The fact that a player can do a long-term deal after three NFL regular seasons doesn’t mean he should. Many players have resisted offers, opting to watch and to wait and to bet on themselves (including their ability to stay healthy) while building more and more leverage.
The most recent example of that dynamic comes from Cowboys quarterback Dak Prescott. He rejected significant offers from the Cowboys in 2019, choosing to earn only $2 million in football salary while now positioning himself for even better offers in 2020. To date, he has resisted those offers, too, choosing to cling to a bird in the hand that will pay out $31.4 million this year, $37.68 million if tagged next year, and a 44-percent raise over $37.68 million ($54.25 million) if franchise-tagged a third time in 2022. If not tagged, he goes to the open market.

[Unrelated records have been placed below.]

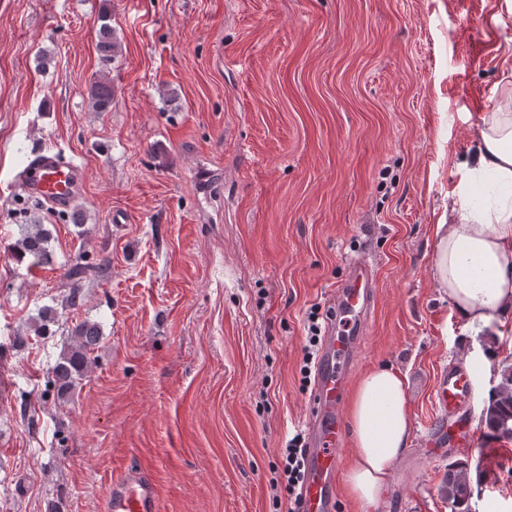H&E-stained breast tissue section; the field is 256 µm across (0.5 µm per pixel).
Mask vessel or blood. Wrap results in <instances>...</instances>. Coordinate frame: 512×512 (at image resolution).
Instances as JSON below:
<instances>
[{"mask_svg":"<svg viewBox=\"0 0 512 512\" xmlns=\"http://www.w3.org/2000/svg\"><path fill=\"white\" fill-rule=\"evenodd\" d=\"M82 168L62 152L39 153L20 181L33 198L52 208L71 211L80 195ZM376 277L372 266L354 262L337 287L316 381L306 419L305 482L299 512H336V475L345 427L340 410L346 399L353 355L376 305ZM474 379L459 366L440 377L436 399L440 408L455 411L474 399ZM102 512H160L159 490L143 468L128 467L113 476Z\"/></svg>","mask_w":512,"mask_h":512,"instance_id":"1","label":"vessel or blood"}]
</instances>
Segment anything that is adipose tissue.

Chiefs quarterback Patrick Mahomes, like Prescott, should have waited. Multiple league insiders who have concerns about the quality of the Mahomes deal and its potential impact on future contracts, quarterbacks and otherwise, speculate that agent Leigh Steinberg feared that waiting may have resulted in Mahomes hiring someone else to do the deal — especially after Prescott (represented by CAA) signs his new deal or after Deshaun Watson (represented by Athletes First) signs his. Getting the Mahomes deal done now locks in a significant fee for up to 12 years. If Mahomes had left, Steinberg wouldn’t have gotten a fee on the second deal.
The math backs up the case for patience. If Mahomes would have waited, he would have made $27.63 million over the next two seasons. In 2022, the Chiefs would have applied the exclusive franchise tag. In 2023, Mahomes would have received a 20-percent bump over that amount. In 2023, the increase would have spiked to 44 percent over his salary in 2022.
Currently, the exclusive franchise tag for quarterbacks (the average of the five highest quarterback cap numbers for the current year) amounts to $31.4 million. By 2022, it likely will be higher. But even at $31.4 million, Mahomes would make $123.33 million in three years under the franchise tag. Adding in the $27.63 million he’s due to make over the next two years, it’s a five-year haul of $150.96 million.
How much will Mahomes make under the first five years of his 12-year contract? $141.48 million.
The benefit in taking less than he could have gotten under the year-to-year approach comes from the $140 million in injury guarantees. Still, how many quarterbacks suffer truly career-ending injuries? The more likely outcome is that the quarterback is injured, he passes a physical, but he’s no longer as good as he once was, putting him at risk of being released. That doesn’t trigger the injury guarantee.
Mahomes instead could have gotten $140 million in insurance for a career-ending injury, and it would have cost a lot less than the $9.48 million gap between what he would have made over five years if he’d gone year to year and what he’ll make over the next five years on his 12-year deal.
And here’s the kicker. After five years of year-to-year football, Mahomes most likely would have hit the open market. (The question of whether a fourth tag can be used hasn’t been litigated; the union believes it’s not permitted.) By then, the cap will be greater, the market will be higher, and Mahomes would have become the highest paid player in league history. After five years of his long-term deal, Mahomes is still committed to the Chiefs. For seven more years.
Thus, he should have waited. This isn’t about cap number or leaving enough money behind to sign other players. This is about a rare talent striking the right balance between how much he makes and how much the team retains in its coffers.
If Mahomes wanted to do a 12-year deal, the contract should have protected him with a set percentage of the salary cap. Some believe that Steinberg simply wanted to be able to claim “history made” as to Mahomes becoming the first player in league history with a contract worth more than $500 million. Even if the contract actually has a base salary of $477 million.